I recently found an excellent 2015 article focusing on the phenomenon of “poor conversion” from T4 to T3 thyroid hormones in hypothyroid patients treated with thyroxine (T4, Synthroid).
- Midgley, J. E. M., Larisch, R., Dietrich, J. W., & Hoermann, R. (2015). Variation in the biochemical response to l-thyroxine therapy and relationship with peripheral thyroid hormone conversion efficiency. Endocrine Connections, 4(4), 196.
Their study was based on 353 subjects on T4-only therapy who had reached a stable “euthyroid” status (defined as TSH <=4.0 and fT4 >10pmol/l). Their subjects were divided into three categories:
- patients who had had carcinoma (who had had thyroid surgery and were taking a large dose of T4 in order to suppress TSH),
- patients with “AIT” (autoimmune thyroiditis), and
- patients who had had non-cancerous “Goitre” (after surgery to remove thyroid nodules).

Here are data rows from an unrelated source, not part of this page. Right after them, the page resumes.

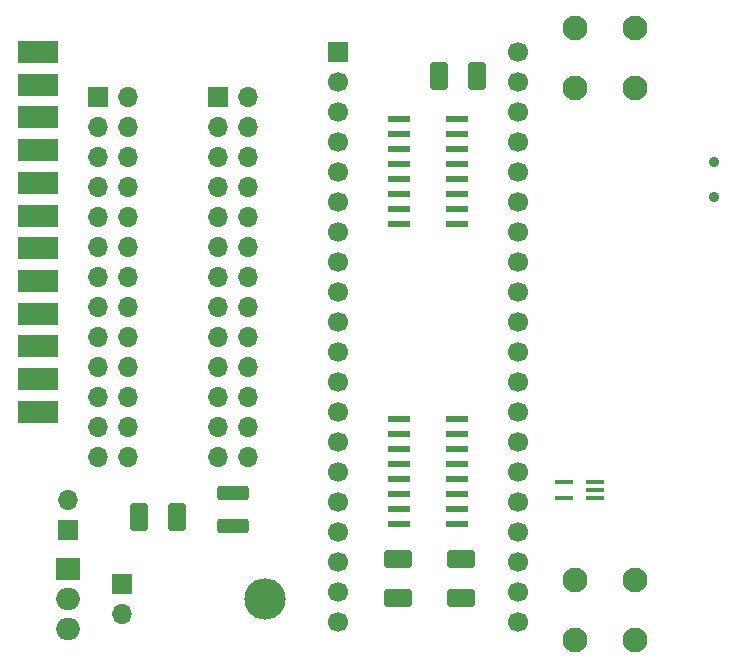
<source format=gbs>
%TF.GenerationSoftware,KiCad,Pcbnew,(6.0.4-0)*%
%TF.CreationDate,2022-04-27T14:28:45-07:00*%
%TF.ProjectId,bluescsi_iigs_internal,626c7565-7363-4736-995f-696967735f69,rev?*%
%TF.SameCoordinates,Original*%
%TF.FileFunction,Soldermask,Bot*%
%TF.FilePolarity,Negative*%
%FSLAX46Y46*%
G04 Gerber Fmt 4.6, Leading zero omitted, Abs format (unit mm)*
G04 Created by KiCad (PCBNEW (6.0.4-0)) date 2022-04-27 14:28:45*
%MOMM*%
%LPD*%
G01*
G04 APERTURE LIST*
G04 Aperture macros list*
%AMRoundRect*
0 Rectangle with rounded corners*
0 $1 Rounding radius*
0 $2 $3 $4 $5 $6 $7 $8 $9 X,Y pos of 4 corners*
0 Add a 4 corners polygon primitive as box body*
4,1,4,$2,$3,$4,$5,$6,$7,$8,$9,$2,$3,0*
0 Add four circle primitives for the rounded corners*
1,1,$1+$1,$2,$3*
1,1,$1+$1,$4,$5*
1,1,$1+$1,$6,$7*
1,1,$1+$1,$8,$9*
0 Add four rect primitives between the rounded corners*
20,1,$1+$1,$2,$3,$4,$5,0*
20,1,$1+$1,$4,$5,$6,$7,0*
20,1,$1+$1,$6,$7,$8,$9,0*
20,1,$1+$1,$8,$9,$2,$3,0*%
G04 Aperture macros list end*
%ADD10R,3.480000X1.846667*%
%ADD11R,1.500000X0.400000*%
%ADD12O,2.000000X1.905000*%
%ADD13R,2.000000X1.905000*%
%ADD14O,3.500000X3.500000*%
%ADD15C,2.100000*%
%ADD16O,1.700000X1.700000*%
%ADD17R,1.700000X1.700000*%
%ADD18RoundRect,0.250000X1.075000X-0.375000X1.075000X0.375000X-1.075000X0.375000X-1.075000X-0.375000X0*%
%ADD19RoundRect,0.250000X-0.500000X-0.925000X0.500000X-0.925000X0.500000X0.925000X-0.500000X0.925000X0*%
%ADD20C,0.900000*%
%ADD21RoundRect,0.250000X-0.925000X0.500000X-0.925000X-0.500000X0.925000X-0.500000X0.925000X0.500000X0*%
%ADD22C,1.700000*%
%ADD23R,1.970000X0.600000*%
G04 APERTURE END LIST*
D10*
%TO.C,J6*%
X127000000Y-50805000D03*
X127000000Y-53575000D03*
X127000000Y-56345000D03*
X127000000Y-59115000D03*
X127000000Y-61885000D03*
X127000000Y-64655000D03*
X127000000Y-67425000D03*
X127000000Y-70195000D03*
X127000000Y-72965000D03*
X127000000Y-75735000D03*
X127000000Y-78505000D03*
X127000000Y-81275000D03*
%TD*%
D11*
%TO.C,U5*%
X171517000Y-87234000D03*
X171517000Y-88534000D03*
X174177000Y-88534000D03*
X174177000Y-87884000D03*
X174177000Y-87234000D03*
%TD*%
D12*
%TO.C,U4*%
X129540000Y-99695000D03*
X129540000Y-97155000D03*
D13*
X129540000Y-94615000D03*
D14*
X146200000Y-97155000D03*
%TD*%
D15*
%TO.C,M2*%
X172461000Y-48791000D03*
X177541000Y-48791000D03*
X172461000Y-53871000D03*
X177541000Y-53871000D03*
%TD*%
%TO.C,M1*%
X172461000Y-95481000D03*
X177541000Y-95481000D03*
X172461000Y-100561000D03*
X177541000Y-100561000D03*
%TD*%
D16*
%TO.C,J5*%
X129540000Y-88773000D03*
D17*
X129540000Y-91313000D03*
%TD*%
D18*
%TO.C,F1*%
X143510000Y-88135000D03*
X143510000Y-90935000D03*
%TD*%
D16*
%TO.C,J4*%
X134112000Y-98425000D03*
D17*
X134112000Y-95885000D03*
%TD*%
D19*
%TO.C,C4*%
X138785000Y-90170000D03*
X135535000Y-90170000D03*
%TD*%
D20*
%TO.C,SW1*%
X184226000Y-63095000D03*
X184226000Y-60095000D03*
%TD*%
D21*
%TO.C,C3*%
X157480000Y-97002000D03*
X157480000Y-93752000D03*
%TD*%
%TO.C,C2*%
X162814000Y-97002000D03*
X162814000Y-93752000D03*
%TD*%
D19*
%TO.C,C1*%
X160935000Y-52832000D03*
X164185000Y-52832000D03*
%TD*%
D16*
%TO.C,J2*%
X144780000Y-85090000D03*
X142240000Y-85090000D03*
X144780000Y-82550000D03*
X142240000Y-82550000D03*
X144780000Y-80010000D03*
X142240000Y-80010000D03*
X144780000Y-77470000D03*
X142240000Y-77470000D03*
X144780000Y-74930000D03*
X142240000Y-74930000D03*
X144780000Y-72390000D03*
X142240000Y-72390000D03*
X144780000Y-69850000D03*
X142240000Y-69850000D03*
X144780000Y-67310000D03*
X142240000Y-67310000D03*
X144780000Y-64770000D03*
X142240000Y-64770000D03*
X144780000Y-62230000D03*
X142240000Y-62230000D03*
X144780000Y-59690000D03*
X142240000Y-59690000D03*
X144780000Y-57150000D03*
X142240000Y-57150000D03*
X144780000Y-54610000D03*
D17*
X142240000Y-54610000D03*
%TD*%
D22*
%TO.C,U1*%
X167640000Y-50800000D03*
D17*
X152400000Y-50800000D03*
D22*
X167640000Y-53340000D03*
X152400000Y-53340000D03*
X167640000Y-55880000D03*
X152400000Y-55880000D03*
X167640000Y-58420000D03*
X152400000Y-58420000D03*
X167640000Y-60960000D03*
X152400000Y-60960000D03*
X167640000Y-63500000D03*
X152400000Y-63500000D03*
X167640000Y-66040000D03*
X152400000Y-66040000D03*
X167640000Y-68580000D03*
X152400000Y-68580000D03*
X167640000Y-71120000D03*
X152400000Y-71120000D03*
X167640000Y-73660000D03*
X152400000Y-73660000D03*
X167640000Y-76200000D03*
X152400000Y-76200000D03*
X167640000Y-78740000D03*
X152400000Y-78740000D03*
X167640000Y-81280000D03*
X152400000Y-81280000D03*
X167640000Y-83820000D03*
X152400000Y-83820000D03*
X167640000Y-86360000D03*
X152400000Y-86360000D03*
X167640000Y-88900000D03*
X152400000Y-88900000D03*
X167640000Y-91440000D03*
X152400000Y-91440000D03*
X167640000Y-93980000D03*
X152400000Y-93980000D03*
X167640000Y-96520000D03*
X152400000Y-96520000D03*
X167640000Y-99060000D03*
X152400000Y-99060000D03*
%TD*%
D23*
%TO.C,U3*%
X162495000Y-81915000D03*
X162495000Y-83185000D03*
X162495000Y-84455000D03*
X162495000Y-85725000D03*
X162495000Y-86995000D03*
X162495000Y-88265000D03*
X162495000Y-89535000D03*
X162495000Y-90805000D03*
X157545000Y-90805000D03*
X157545000Y-89535000D03*
X157545000Y-88265000D03*
X157545000Y-86995000D03*
X157545000Y-85725000D03*
X157545000Y-84455000D03*
X157545000Y-83185000D03*
X157545000Y-81915000D03*
%TD*%
%TO.C,U2*%
X162495000Y-56515000D03*
X162495000Y-57785000D03*
X162495000Y-59055000D03*
X162495000Y-60325000D03*
X162495000Y-61595000D03*
X162495000Y-62865000D03*
X162495000Y-64135000D03*
X162495000Y-65405000D03*
X157545000Y-65405000D03*
X157545000Y-64135000D03*
X157545000Y-62865000D03*
X157545000Y-61595000D03*
X157545000Y-60325000D03*
X157545000Y-59055000D03*
X157545000Y-57785000D03*
X157545000Y-56515000D03*
%TD*%
D16*
%TO.C,J1*%
X134620000Y-85090000D03*
X132080000Y-85090000D03*
X134620000Y-82550000D03*
X132080000Y-82550000D03*
X134620000Y-80010000D03*
X132080000Y-80010000D03*
X134620000Y-77470000D03*
X132080000Y-77470000D03*
X134620000Y-74930000D03*
X132080000Y-74930000D03*
X134620000Y-72390000D03*
X132080000Y-72390000D03*
X134620000Y-69850000D03*
X132080000Y-69850000D03*
X134620000Y-67310000D03*
X132080000Y-67310000D03*
X134620000Y-64770000D03*
X132080000Y-64770000D03*
X134620000Y-62230000D03*
X132080000Y-62230000D03*
X134620000Y-59690000D03*
X132080000Y-59690000D03*
X134620000Y-57150000D03*
X132080000Y-57150000D03*
X134620000Y-54610000D03*
D17*
X132080000Y-54610000D03*
%TD*%
M02*

</source>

The results showed that people with less of a functioning thyroid gland had the lower conversion rates. The carcinoma group had the poorest conversion rate.

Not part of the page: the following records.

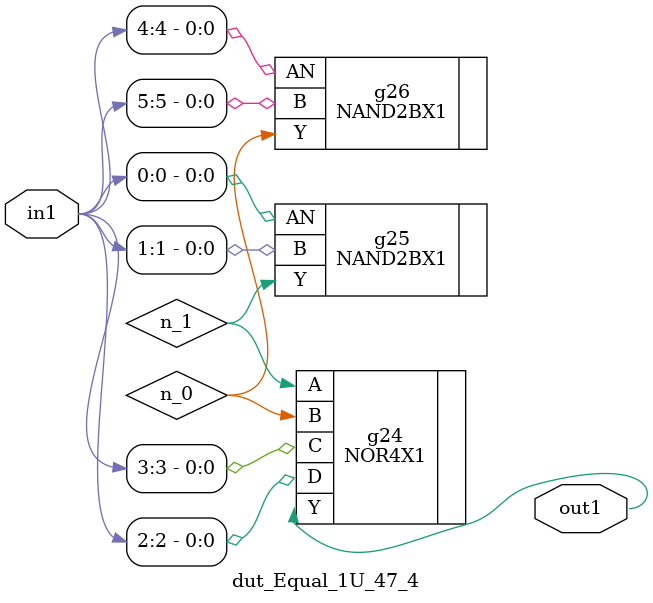
<source format=v>
`timescale 1ps / 1ps


module dut_Equal_1U_47_4(in1, out1);
  input [5:0] in1;
  output out1;
  wire [5:0] in1;
  wire out1;
  wire n_0, n_1;
  NOR4X1 g24(.A (n_1), .B (n_0), .C (in1[3]), .D (in1[2]), .Y (out1));
  NAND2BX1 g25(.AN (in1[0]), .B (in1[1]), .Y (n_1));
  NAND2BX1 g26(.AN (in1[4]), .B (in1[5]), .Y (n_0));
endmodule



</source>
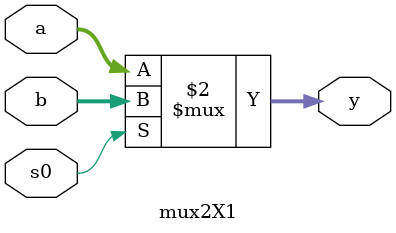
<source format=v>
module mux2X1(
input [3:0]a,b,
input s0,
output [3:0]y);

assign y= (s0==0)?a:b;
                 
                 
endmodule

     

</source>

They also showed that if AIT or Goitre patients take higher and higher doses of L-T4 per kg of body weight, they risk depressing their T3 levels further if they are a “poor converter.”

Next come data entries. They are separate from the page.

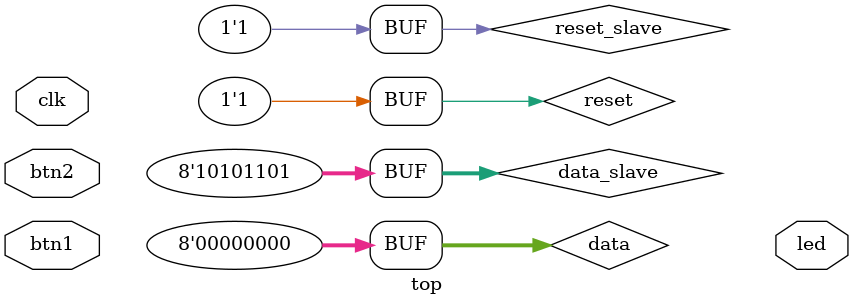
<source format=v>
module top (
    input clk,
    input btn1,
    input btn2,
    output [5:0]led
);

parameter NUM_CLOCKS_CLICK = 6750000;

reg reset = 1, reset_slave = 1;

wire mosi, sclk, cs, tx_d, rx_d, miso, slave_d, slave_tx_d;

reg [7:0] data = 8'b00000000, data_slave = 8'b10101101;
wire [7:0] rx_data, rx_master_data;

spi_master u1(
    .clk(clk),
    .reset(reset),
    .spi_clk(sclk),
    .mosi(mosi),
    .miso(miso),
    .cs(cs),
    .tx_done(tx_d),
    .rx_done(rx_d),
    .tx_data(data),
    .rx_data(rx_master_data)
);


endmodule

</source>
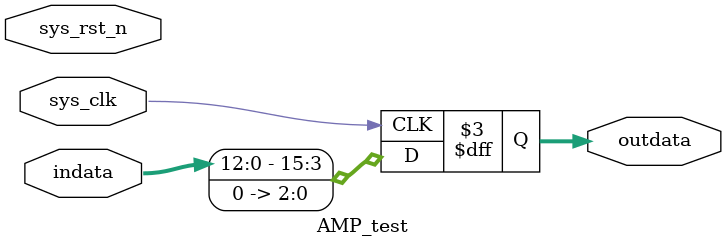
<source format=v>
`timescale 1ns / 1ps


module AMP_test(
    input sys_clk,
    input sys_rst_n,
    input signed [15:0]indata,
    output reg signed [15:0]outdata
    );
    always @(posedge sys_clk) begin
        outdata<=indata<<<3;
    end
endmodule

</source>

Wow. The authors openly blame T4-only therapy for poor conversion status:
While acknowledging the role of genetically determined differences in deiodinase activity affecting conversion rates, the poor converter status described here
appears to emerge mainly as a consequence of the T4 monotherapy itself, induced by the mechanisms discussed above (42, 43, 44, 45). Compared to untreated subjects,
deiodinase activity and conversion efficiency tend to be diminished in L-T4 treatment (20, 22).” (p. 203)
The authors also emphasize “the inhibitory actions of … reverse T3 (rT3) on deiodinase type 2 activity (27).” (p. 202)
Question: Based on the effect of rT3 on slowing D2 deiodinase-based conversion, would it not be logical to infer that T4-T3 conversion might get poorer and poorer the longer you stay on T4 therapy and gradually build a higher rT3? There could be a cumulative effect over time.
The researchers also explain the phenomenon of some patients who have chronically low T3 levels regardless of increased L-T4 dose:
Central and peripheral regulatory mechanisms do not constitute divided levels of control, as has previously been assumed. Rather they are integrated via feed-forward control of deiodinase activity by TSH and operate jointly to maintain T3 homeostasis as an overarching goal (30). (p. 202)
Based on this theory of T3-homeostasis, if one increases the L-T4 dose in a person who is maintaining a very low T3, it would make the Low-T3 problem worse in many ways:
- More T4 intake is not likely going to raise T3 levels in a “poor converter,” and thus it does nothing to help those body tissues already starved of sufficient active hormone T3.
- By raising T4 intake past a certain point, one may be artificially suppressing their TSH (so they’re probably more hypothyroid than TSH lab test results will show).
- By raising their free T4, deiodinase D3 will create more RT3 out of it
- Now their body has not only more Reverse T3 but also lower TSH, which further inhibits the secretion of T3 from the minimally-functional thyroid gland.
Due to competition between Reverse T3 and free T3, the ratio between them matters. In the presence of an already very low fT3, it may be truly dangerous to one’s health even to have Reverse T3 in a “normal” lab reference range.
- The serum fT3 levels may be deceptively high: there may be more fT3 in the blood that cannot enter cell nuclei due to inactivation by D3 as soon as it enters the cell.
- Hypothyroidism levels could vary across the body. In a given organ, it is difficult to determine what percentage of T3-receptors could be “blocked” by inactive Reverse T3.
- Certain organs are especially dependent on T3 serum levels and if these are low, they are likely to suffer the most from T3-starvation, such as blood vessels and the heart.